Джон оглядел меня глазами, похожими на бусинки.
– Раздевайся, мы хотим поразвлечься.
Немец таращился на меня, переминаясь с ноги на ногу, как кобыла в стойле, и облизывал свои жирные губы.
Я даже не пошевелилась.
– Позволь мне напомнить тебе о пункте соглашения, в котором говорится о menage-a-trois, Джон. Я не собираюсь делать то, что ты велишь.
Взгляд Чартериса стал злобным.
– К черту это идиотское соглашение! Снимай одежду или мы сорвем ее с тебя!
Затем, повернувшись к немцу, он прорычал:
– Видал, как мне повезло? Нарвался на гордую шлюху!

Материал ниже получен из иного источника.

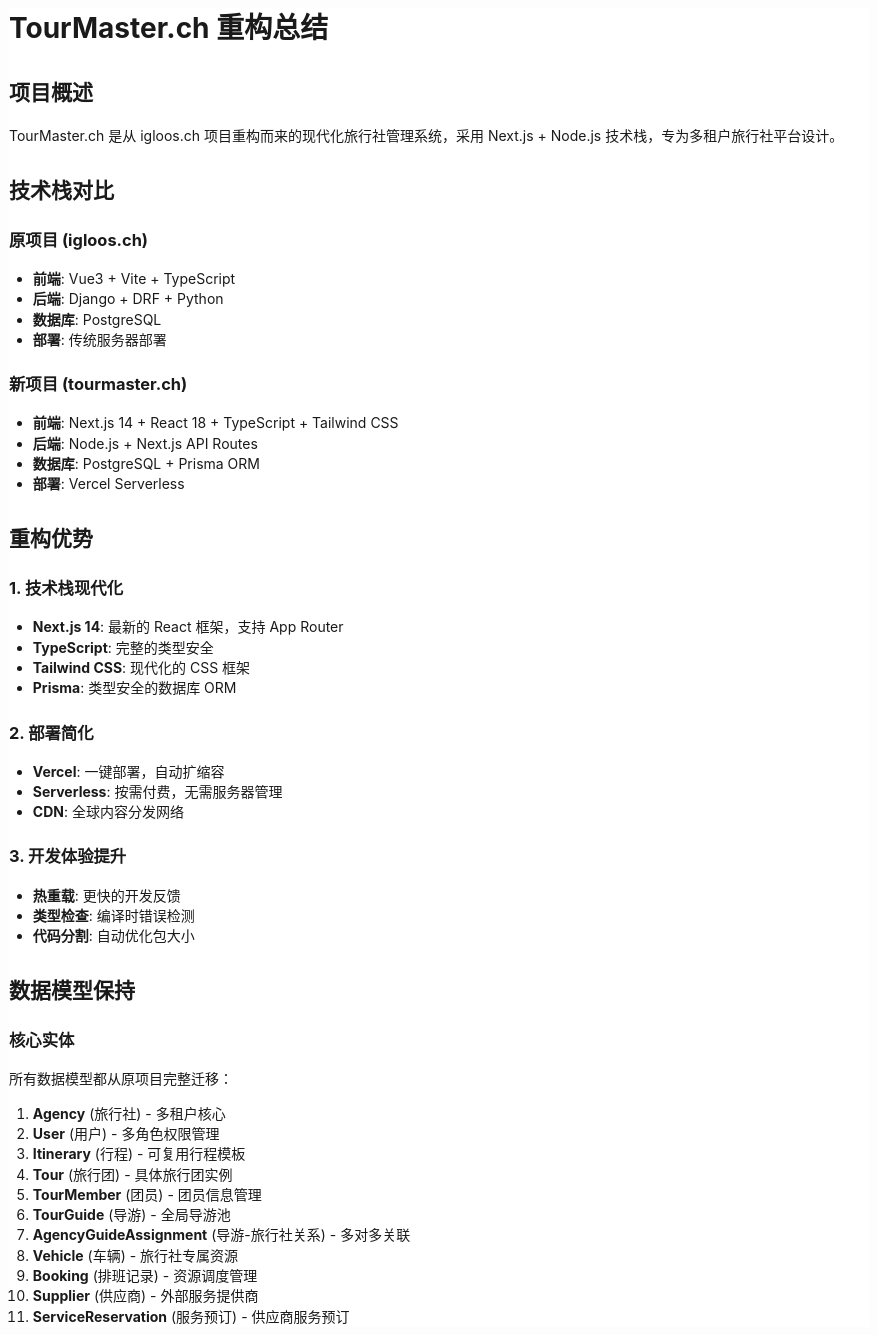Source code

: # TourMaster.ch 重构总结

## 项目概述

TourMaster.ch 是从 igloos.ch 项目重构而来的现代化旅行社管理系统，采用 Next.js + Node.js 技术栈，专为多租户旅行社平台设计。

## 技术栈对比

### 原项目 (igloos.ch)
- **前端**: Vue3 + Vite + TypeScript
- **后端**: Django + DRF + Python
- **数据库**: PostgreSQL
- **部署**: 传统服务器部署

### 新项目 (tourmaster.ch)
- **前端**: Next.js 14 + React 18 + TypeScript + Tailwind CSS
- **后端**: Node.js + Next.js API Routes
- **数据库**: PostgreSQL + Prisma ORM
- **部署**: Vercel Serverless

## 重构优势

### 1. 技术栈现代化
- **Next.js 14**: 最新的 React 框架，支持 App Router
- **TypeScript**: 完整的类型安全
- **Tailwind CSS**: 现代化的 CSS 框架
- **Prisma**: 类型安全的数据库 ORM

### 2. 部署简化
- **Vercel**: 一键部署，自动扩缩容
- **Serverless**: 按需付费，无需服务器管理
- **CDN**: 全球内容分发网络

### 3. 开发体验提升
- **热重载**: 更快的开发反馈
- **类型检查**: 编译时错误检测
- **代码分割**: 自动优化包大小

## 数据模型保持

### 核心实体
所有数据模型都从原项目完整迁移：

1. **Agency** (旅行社) - 多租户核心
2. **User** (用户) - 多角色权限管理
3. **Itinerary** (行程) - 可复用行程模板
4. **Tour** (旅行团) - 具体旅行团实例
5. **TourMember** (团员) - 团员信息管理
6. **TourGuide** (导游) - 全局导游池
7. **AgencyGuideAssignment** (导游-旅行社关系) - 多对多关联
8. **Vehicle** (车辆) - 旅行社专属资源
9. **Booking** (排班记录) - 资源调度管理
10. **Supplier** (供应商) - 外部服务提供商
11. **ServiceReservation** (服务预订) - 供应商服务预订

Немец не отрывал от меня глаз.
– Если она не хочет, – сказал он резким отрывистым голосом, – мы разденем ее сами. Я подержу ее, пока ты будешь резвиться, а потом ты подержишь ее для меня. А потом, когда она успокоится, мы займемся ею одновременно. Может, так будет даже лучше – хороший спорт, ja? – и он сделал движение в мою сторону.
Я схватила итальянский стилет, который Чартерис держал на столе для того, чтобы вскрывать письма и, осмелюсь сказать, для некоторых других целей.
– Если кто-то из вас посмеет хотя бы прикоснуться ко мне, я пушу в ход вот это, – произнесла я с тихим бешенством. – И если ты, Чартерис, немедленно не прекратишь эту глупую выходку, я обещаю, что тебя вышвырнут из полка и ты станешь посмешищем всего Лондона. Мне будет что порассказать о тебе, – злорадно усмехнулась я.
Джон был вне себя от ярости, но угроза, как всегда, возымела на него отрезвляющее действие. Не обращая внимания на немца, я сосредоточила всю свою волю на Чартерисе.
– Более того, некоторые мои друзья умоляли меня, чтобы я разрешила им перерезать тебе глотку. Если сегодня ночью со мной что-нибудь случится, тебе крышка, ты не доживешь и до конца недели. И причиной тому станет не дуэль, от которой ты, конечно, трусливо откажешься. Ты должен понимать, что не все мои друзья являются джентльменами.
Я вложила в свой голос всю накопившуюся во мне ненависть, и он капитулировал.